Stephen Kenny: 'My instinct is that is not going to happen' - Republic boss downbeat on future

Stephen Kenny waves to the crowd
An emotional Stephen Kenny was downbeat about his future as Republic of Ireland manager after Tuesday's 1-1 draw at home to New Zealand

An emotional Stephen Kenny said his instinct is he won't be offered a new contract as Republic of Ireland manager by the Football Association of Ireland.

Pressure has been mounting on Kenny after a poor Euro 2024 qualifying campaign in which the Republic's only two wins came against Gibraltar.

Kenny said he would "respect" whatever decision the FAI makes on his future.

"It would be a dream to carry on but my instinct is that is not going to happen," Kenny said.

Speaking after Tuesday's 1-1 draw with New Zealand in Dublin, Kenny added: "That's my own instinct and the evidence would suggest it's not going to happen.

"Obviously the board are meeting next week. They have a decision to make and I respect whatever that decision is."

Since being appointed as manager in 2020, Kenny had been building towards the Euro 2024 qualifiers and they were handed a difficult group alongside France and the Netherlands.

While automatic qualification was always going to be a long shot, there was still hope for the play-offs but a poor Nations League campaign put Kenny's side on the back foot and, while losses to the French and Dutch were expected, two defeats by Greece ended their hopes.

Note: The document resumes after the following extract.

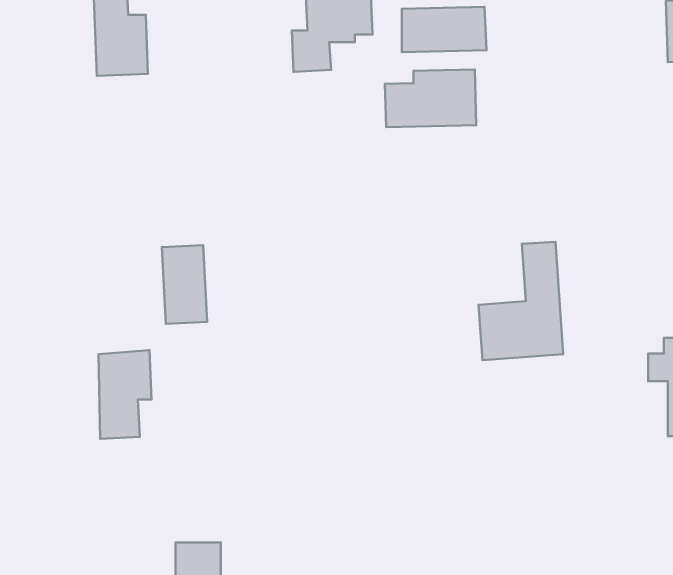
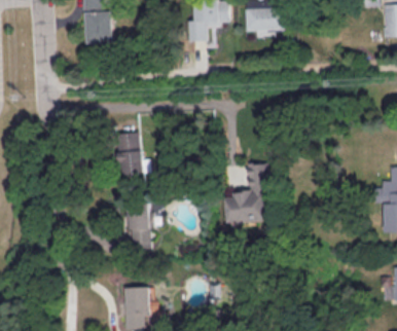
building: [385,69,476,127] -> none
building: [479,242,563,360] -> [226,162,270,224]
building: [98,350,151,439] -> [130,205,157,251]

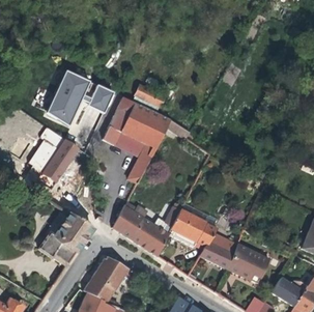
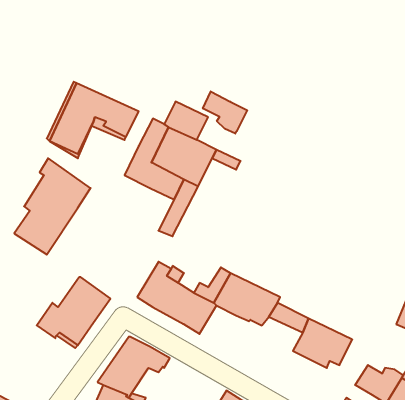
building: none -> [203,91,247,134]
building: [200,243,233,267] -> none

The Republic's only two wins of the campaign came against minnows Gibraltar, leaving his record standing at just six victories in his 29 competitive games in charge.

Tuesday's friendly draw with New Zealand, ranked 103rd in the world, was another disappointment and Kenny applauded the fans in what was likely to be his final lap of honour as manager.

"From my point of view, there is no greater honour than managing your country," Kenny, 52, said, adding that the support had been "magnificent".

"It's a huge privilege and it was an emotional dressing room with the players there.

"There is so many great people there. Whatever you do in life, it will be a step down. No matter what you do. But that's the way it is.

"I've always been a big picture person. You have to see what the picture is and see what you can achieve or obtained and be worked towards.

"When you do that and you set the bar high, your fall can be acute. That's the nature of how I have always managed, really.

"It leads you to incredible highs and setbacks. That's how I see things.

"I don't mean that as some badge of honour. You can only be true to yourself."

'Football is ruthless'

Despite the disappointing results during his tenure, Kenny has often pointed to the fact he has been rebuilding the team and the Dubliner handed out 24 competitive debuts during his reign.

"I think 90% or 95% of the players, their careers are on an upward trajectory and they are only going to improve," he added.

"We have had a lot of setbacks and international football is ruthless. That's the nature of it.

"I know that and I understood that. That's the way I look at it.

"I think people speculated I was one game away [from being sacked] a few times. That could have been the case, I don't know.

"It did feel like that sometimes, but in the inner sanctum of the dressing room it was never so.

"Honestly, when I review the last 18 months and I had eight or nine players in League One and I was at a lot of League One games.

"Now we've seven or eight in the Premier League and I feel that will improve again.

"I feel the squad, in League B of the Nations League next year, with the experience they have now will equip themselves very well and that's how I see it."

With the on-pitch performances and by his own admissions, it seems more and more likely Kenny will not be the man to take the team forward and help it grow into the "big picture" he had envisioned.